The Role of the Cytoplasimic Domain in pH-Dependent Gating by the KCSA Channel

Abstract

Ion channels are membrane-spanning proteins that regulate ion flow across the membrane by responding to environmental changes. These changes are sensed by a sensor region, which then conveys the information to the pore region, which induces channel opening or closing. However, the mechanism for this conveyance remains unknown.The KcsA channel is a representative potassium channel activated by protons (changes in pH). It is a tetramer with four homologous subunits, each of which has two transmembrane segments which form a transmembrane pore, an α-helix at the N terminus, and a cytoplasmic domain made of 35 amino acids at the C terminus. Studies have argued the region that senses protons and regulates gating is entirely within the transmembrane segments.
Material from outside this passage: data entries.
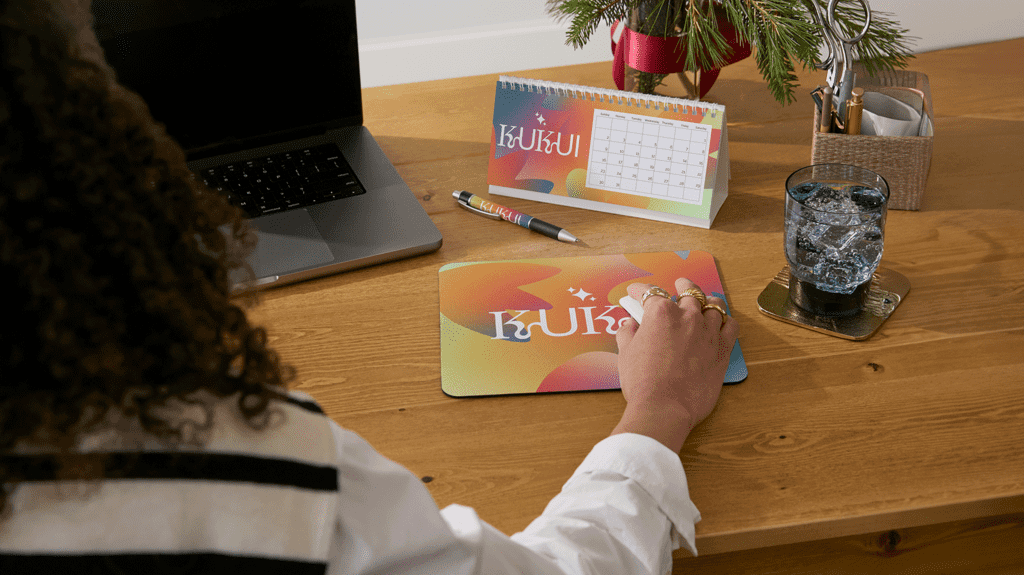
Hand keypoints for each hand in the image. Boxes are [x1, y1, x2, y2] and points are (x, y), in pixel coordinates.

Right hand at [611, 277, 738, 451]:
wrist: (665, 408)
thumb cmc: (643, 382)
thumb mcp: (626, 355)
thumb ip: (627, 334)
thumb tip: (629, 325)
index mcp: (660, 314)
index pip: (650, 292)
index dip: (641, 290)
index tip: (636, 292)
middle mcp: (687, 316)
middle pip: (688, 292)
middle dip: (682, 285)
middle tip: (678, 284)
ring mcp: (708, 331)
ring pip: (714, 304)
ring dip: (707, 299)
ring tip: (705, 298)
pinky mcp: (722, 349)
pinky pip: (731, 326)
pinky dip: (725, 320)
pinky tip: (721, 321)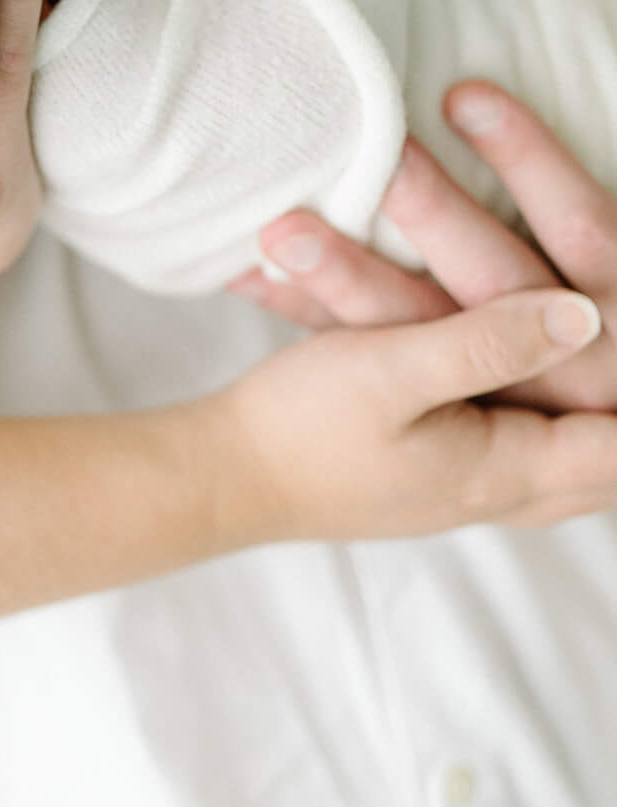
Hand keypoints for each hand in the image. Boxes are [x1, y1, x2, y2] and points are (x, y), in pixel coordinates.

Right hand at [218, 283, 616, 542]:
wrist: (227, 473)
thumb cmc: (302, 425)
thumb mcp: (394, 370)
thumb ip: (489, 342)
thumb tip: (585, 314)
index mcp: (508, 471)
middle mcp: (503, 492)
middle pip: (610, 465)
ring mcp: (471, 490)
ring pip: (573, 462)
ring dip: (598, 416)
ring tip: (609, 373)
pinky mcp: (441, 474)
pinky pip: (530, 455)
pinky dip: (556, 422)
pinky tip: (548, 386)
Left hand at [230, 85, 616, 409]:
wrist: (599, 409)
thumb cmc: (601, 296)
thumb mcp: (605, 257)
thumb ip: (584, 222)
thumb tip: (523, 150)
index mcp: (615, 297)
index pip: (580, 223)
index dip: (528, 160)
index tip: (463, 95)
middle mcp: (568, 351)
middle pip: (495, 276)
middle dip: (430, 212)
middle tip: (372, 155)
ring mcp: (502, 387)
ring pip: (417, 329)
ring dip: (345, 277)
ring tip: (279, 230)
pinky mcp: (441, 395)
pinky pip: (370, 353)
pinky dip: (310, 312)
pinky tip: (247, 275)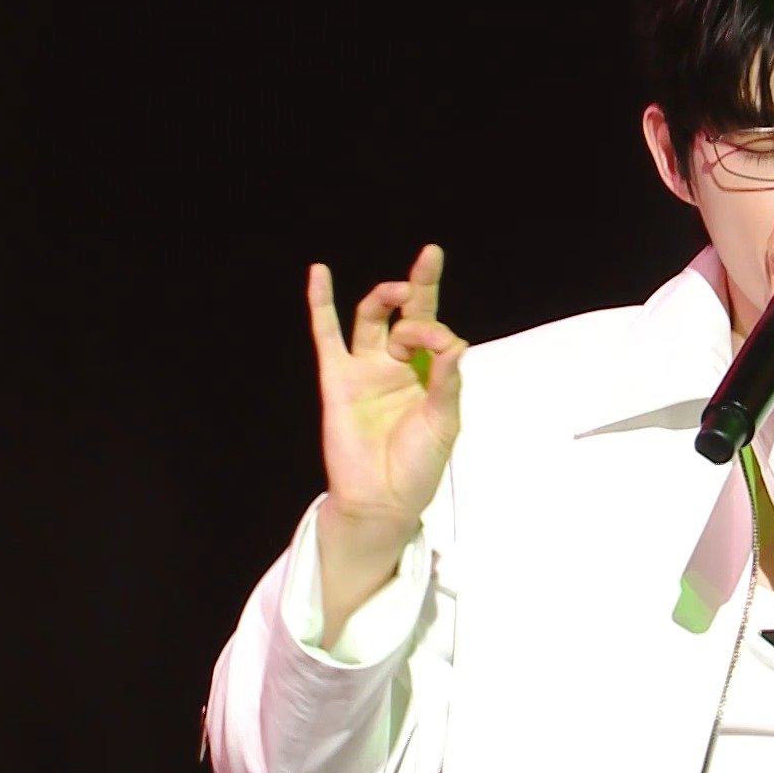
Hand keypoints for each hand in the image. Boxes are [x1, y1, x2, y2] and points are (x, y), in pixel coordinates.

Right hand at [306, 244, 467, 538]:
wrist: (383, 498)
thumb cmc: (418, 464)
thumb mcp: (444, 420)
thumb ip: (447, 380)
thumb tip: (454, 342)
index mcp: (427, 373)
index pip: (433, 328)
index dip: (437, 320)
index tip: (444, 341)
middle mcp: (396, 365)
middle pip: (406, 314)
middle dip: (417, 293)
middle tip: (425, 281)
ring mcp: (365, 370)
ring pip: (372, 318)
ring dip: (385, 296)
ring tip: (397, 289)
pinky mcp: (337, 380)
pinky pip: (327, 337)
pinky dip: (321, 304)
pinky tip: (319, 274)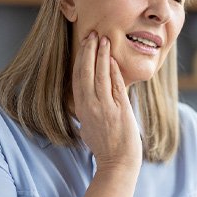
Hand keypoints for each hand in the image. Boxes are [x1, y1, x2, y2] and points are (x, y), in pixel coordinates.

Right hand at [72, 31, 141, 172]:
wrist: (118, 162)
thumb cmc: (105, 146)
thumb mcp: (89, 126)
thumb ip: (89, 109)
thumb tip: (89, 97)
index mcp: (81, 108)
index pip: (78, 78)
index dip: (80, 59)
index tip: (83, 44)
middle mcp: (90, 106)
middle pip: (85, 72)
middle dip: (88, 51)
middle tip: (92, 34)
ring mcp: (104, 107)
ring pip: (100, 75)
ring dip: (101, 55)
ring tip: (103, 39)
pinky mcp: (119, 109)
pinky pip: (115, 85)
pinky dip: (113, 70)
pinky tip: (113, 58)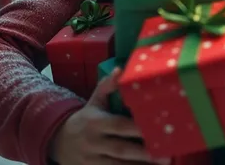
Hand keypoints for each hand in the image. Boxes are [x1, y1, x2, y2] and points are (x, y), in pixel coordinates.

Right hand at [48, 66, 169, 164]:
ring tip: (162, 164)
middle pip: (121, 149)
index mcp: (96, 122)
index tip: (157, 128)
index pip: (118, 125)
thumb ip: (107, 85)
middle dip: (143, 153)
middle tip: (166, 155)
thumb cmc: (86, 118)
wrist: (58, 141)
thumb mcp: (94, 100)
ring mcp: (92, 160)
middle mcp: (93, 142)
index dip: (136, 128)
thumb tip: (121, 69)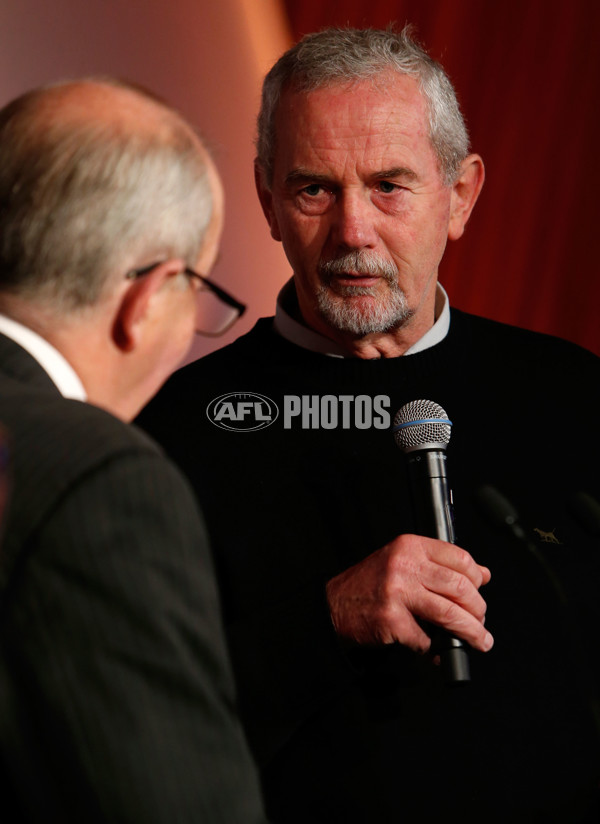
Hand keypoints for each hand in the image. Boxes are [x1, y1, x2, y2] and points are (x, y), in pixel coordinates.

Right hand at [325, 534, 492, 653]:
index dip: (477, 580)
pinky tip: (437, 651)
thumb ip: (439, 566)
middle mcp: (404, 565)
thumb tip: (482, 574)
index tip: (479, 594)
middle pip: (460, 587)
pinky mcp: (392, 620)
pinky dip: (436, 649)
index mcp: (410, 547)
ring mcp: (398, 592)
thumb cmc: (369, 585)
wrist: (333, 605)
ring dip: (470, 632)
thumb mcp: (402, 562)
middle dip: (478, 611)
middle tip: (480, 624)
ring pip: (450, 613)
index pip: (460, 558)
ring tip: (478, 641)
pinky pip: (426, 638)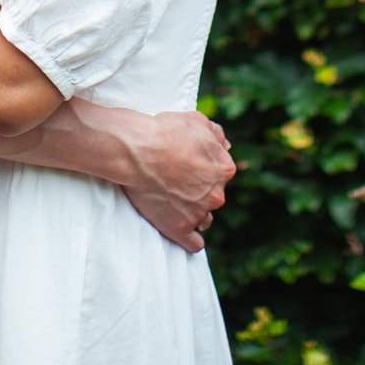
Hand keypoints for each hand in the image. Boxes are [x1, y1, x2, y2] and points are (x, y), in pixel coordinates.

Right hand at [119, 109, 233, 253]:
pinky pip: (194, 244)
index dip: (204, 170)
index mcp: (224, 169)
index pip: (221, 175)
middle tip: (177, 182)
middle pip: (213, 197)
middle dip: (199, 192)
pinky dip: (190, 240)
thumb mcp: (197, 121)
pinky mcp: (181, 228)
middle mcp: (216, 194)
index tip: (188, 166)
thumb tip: (225, 145)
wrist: (138, 151)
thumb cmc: (165, 132)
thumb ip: (216, 134)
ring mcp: (199, 213)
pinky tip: (182, 231)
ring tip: (175, 204)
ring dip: (195, 214)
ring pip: (204, 220)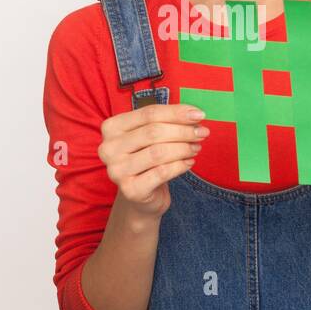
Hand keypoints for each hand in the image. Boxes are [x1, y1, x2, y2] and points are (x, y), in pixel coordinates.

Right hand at [97, 103, 207, 219]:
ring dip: (183, 148)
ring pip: (158, 152)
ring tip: (196, 147)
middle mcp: (109, 148)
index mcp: (112, 128)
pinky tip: (189, 162)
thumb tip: (194, 114)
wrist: (141, 197)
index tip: (199, 114)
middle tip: (202, 132)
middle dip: (183, 131)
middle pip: (153, 132)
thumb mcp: (151, 137)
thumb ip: (166, 122)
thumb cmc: (147, 160)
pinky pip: (162, 172)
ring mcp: (117, 170)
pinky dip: (180, 165)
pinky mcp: (130, 190)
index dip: (176, 112)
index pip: (149, 114)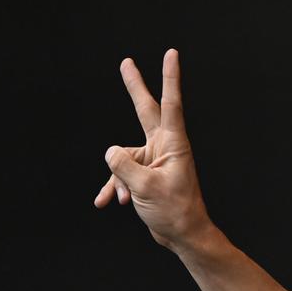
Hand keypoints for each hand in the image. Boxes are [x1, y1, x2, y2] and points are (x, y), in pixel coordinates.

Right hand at [93, 49, 209, 249]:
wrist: (183, 236)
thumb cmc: (174, 212)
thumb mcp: (144, 188)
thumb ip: (123, 165)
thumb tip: (110, 151)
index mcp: (173, 144)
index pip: (171, 104)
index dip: (170, 78)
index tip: (172, 54)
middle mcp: (164, 147)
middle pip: (145, 110)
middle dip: (134, 87)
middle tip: (126, 62)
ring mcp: (154, 159)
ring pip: (124, 157)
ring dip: (118, 178)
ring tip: (125, 198)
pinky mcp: (146, 174)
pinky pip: (122, 173)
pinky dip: (115, 188)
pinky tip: (108, 203)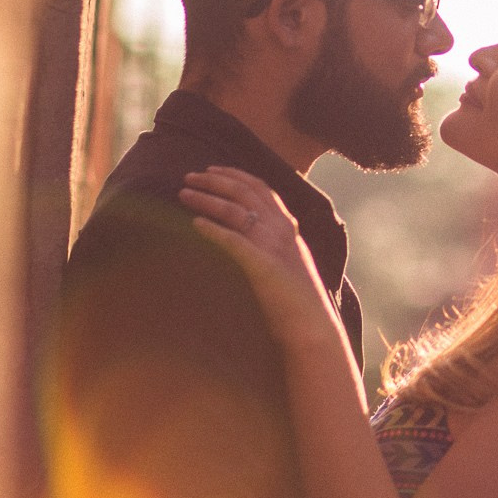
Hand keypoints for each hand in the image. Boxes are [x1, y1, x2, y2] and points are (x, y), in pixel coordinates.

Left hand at [181, 166, 337, 337]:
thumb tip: (247, 239)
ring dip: (207, 199)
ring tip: (183, 194)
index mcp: (288, 227)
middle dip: (215, 180)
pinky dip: (213, 229)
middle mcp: (282, 230)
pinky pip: (234, 240)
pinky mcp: (263, 265)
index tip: (212, 169)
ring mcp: (274, 246)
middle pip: (245, 192)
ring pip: (236, 210)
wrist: (313, 327)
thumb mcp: (286, 264)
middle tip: (188, 176)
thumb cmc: (296, 301)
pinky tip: (195, 224)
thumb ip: (271, 247)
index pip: (261, 188)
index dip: (235, 175)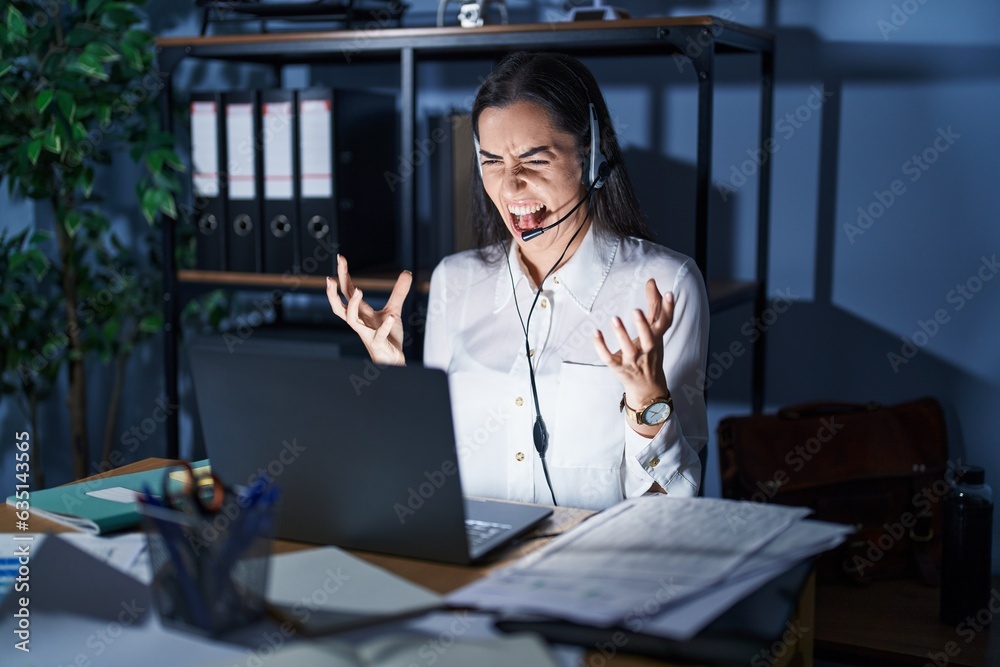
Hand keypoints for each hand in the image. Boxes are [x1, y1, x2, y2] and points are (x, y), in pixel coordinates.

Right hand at [326, 254, 411, 365]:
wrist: (393, 359)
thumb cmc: (388, 337)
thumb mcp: (393, 310)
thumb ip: (398, 292)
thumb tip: (406, 272)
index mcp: (361, 313)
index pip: (348, 292)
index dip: (344, 275)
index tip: (341, 258)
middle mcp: (360, 323)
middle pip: (340, 306)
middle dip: (334, 292)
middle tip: (331, 277)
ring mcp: (367, 333)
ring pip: (352, 321)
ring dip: (353, 306)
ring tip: (359, 291)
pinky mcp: (378, 344)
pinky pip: (379, 335)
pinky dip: (385, 326)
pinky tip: (391, 317)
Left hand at [593, 279, 674, 430]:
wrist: (648, 388)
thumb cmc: (650, 354)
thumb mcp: (656, 332)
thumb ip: (654, 307)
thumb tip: (652, 281)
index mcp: (657, 339)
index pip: (666, 323)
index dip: (669, 309)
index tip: (669, 293)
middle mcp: (647, 350)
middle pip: (649, 339)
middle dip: (644, 325)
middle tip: (637, 310)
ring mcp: (632, 360)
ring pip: (628, 349)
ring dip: (621, 334)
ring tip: (615, 318)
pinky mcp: (618, 367)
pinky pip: (609, 358)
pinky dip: (601, 346)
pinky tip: (595, 333)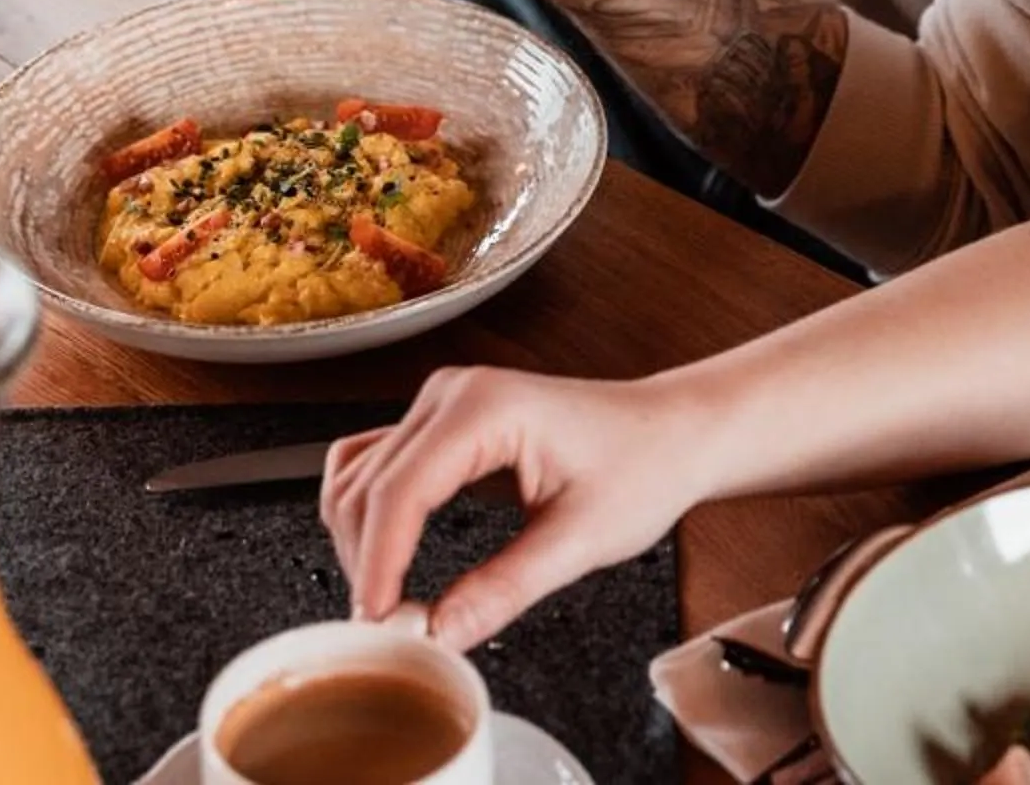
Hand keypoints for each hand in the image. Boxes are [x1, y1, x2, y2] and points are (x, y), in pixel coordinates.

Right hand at [322, 368, 725, 649]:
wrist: (671, 433)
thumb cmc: (643, 467)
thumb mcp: (581, 540)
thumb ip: (504, 589)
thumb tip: (438, 634)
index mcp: (485, 409)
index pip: (399, 492)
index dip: (378, 562)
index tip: (375, 621)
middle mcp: (451, 395)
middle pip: (365, 486)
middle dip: (366, 561)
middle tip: (388, 629)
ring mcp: (441, 405)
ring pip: (357, 477)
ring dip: (360, 541)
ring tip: (388, 603)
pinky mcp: (441, 425)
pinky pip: (376, 469)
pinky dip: (371, 518)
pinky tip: (389, 562)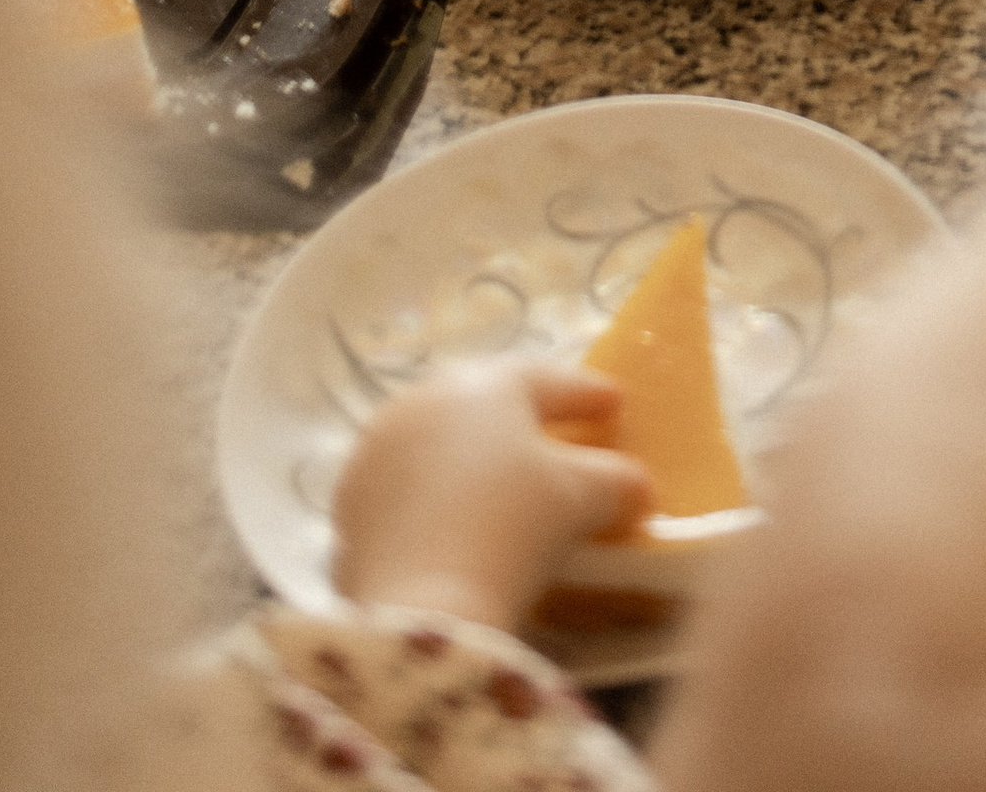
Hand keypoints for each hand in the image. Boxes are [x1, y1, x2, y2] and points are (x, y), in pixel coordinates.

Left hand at [328, 357, 654, 634]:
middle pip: (484, 404)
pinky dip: (432, 501)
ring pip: (437, 444)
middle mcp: (425, 399)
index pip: (547, 379)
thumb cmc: (511, 529)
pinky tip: (450, 528)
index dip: (586, 393)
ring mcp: (377, 450)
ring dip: (469, 459)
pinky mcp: (349, 504)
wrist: (419, 607)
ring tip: (498, 487)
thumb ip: (615, 482)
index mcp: (486, 383)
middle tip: (555, 438)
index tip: (614, 402)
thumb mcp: (580, 500)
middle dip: (521, 420)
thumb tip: (637, 486)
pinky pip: (404, 492)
However, we have found that the cytoplasmic domain may also be involved in these two functions.Here, we show that the charged amino acids in the cytoplasmic domain, which makes up about half of this domain's amino acids, play an important role in pH-dependent gating. To investigate their effects, we made these amino acids neutral and measured gate activity. The mutant channel could be activated at what is normally inactive pH. This suggests that charges on the cytoplasmic domain generate electrostatic repulsion or attraction within the tetramer and influence KcsA channel activation in response to pH changes.